Margarida Sant'Anna:

"O que compõe o imaginário coletivo do homem contemporâneo? Dolly, a ovelha, ganha estatuto de pop star, supermodelos e superatletas são os representantes de uma nova estética totalitária. O culto à perfeição física revela a existência de um lado obscuro dos nossos desejos, (ou dos anseios impostos
pelos mecanismos ideológicos “invisíveis” dos meios de comunicação e informação de massa). O conhecimento do corpo, tanto em termos privados como públicos, e suas implicações – de ordem estética, moral, ética, social, política – são mais que uma necessidade, uma urgência."

 

Rosa Esteves:

"O projeto Corpo comestível trata-se de uma “performance participativa”, pois acontece a partir de uma performance, algo que está acontecendo em determinado instante e local, e que envolve um desempenho para o público e também um desempenho desse mesmo publico.

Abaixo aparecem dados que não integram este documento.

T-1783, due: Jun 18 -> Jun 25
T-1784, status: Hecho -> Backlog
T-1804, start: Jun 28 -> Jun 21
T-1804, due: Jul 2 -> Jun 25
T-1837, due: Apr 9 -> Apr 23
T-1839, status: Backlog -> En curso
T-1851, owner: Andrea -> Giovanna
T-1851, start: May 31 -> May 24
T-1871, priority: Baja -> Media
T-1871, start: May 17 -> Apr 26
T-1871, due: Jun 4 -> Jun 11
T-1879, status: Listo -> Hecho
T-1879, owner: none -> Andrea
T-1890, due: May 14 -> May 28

Aqui a forma cênica proposta é o “ritual”, no qual o público deve tornar-se participante, abandonando sua posição de assistente."

 

Wilton Garcia:

"O corpo, hoje, surge como agradável tema emergente que está na agenda dos debates com suas (trans/de)formações: embelezamentos estéticos, cirurgias plásticas, próteses artificiais, técnicas de alimentação, exercícios de musculação. Falo de um corpo recorrente, porém simbioticamente emblemático, simbólico. É um corpo vivo, instigante, que pulsa. Registro a idéia de corpo eminente e subjetivo, o qual ativa a máxima valorização da carne para (re)traduzir sua imagem corporal em afeto, desejo, erótica."



RELEASE – ARTE COMESTÍVEL:

CORPO COMESTÍVEL

"A artista plástica Rosa Esteves estará apresentando nos Estados Unidos, no dia 17 de abril de 2007, a performance Corpo comestível, a convite do Hood College, Frederick, Maryland."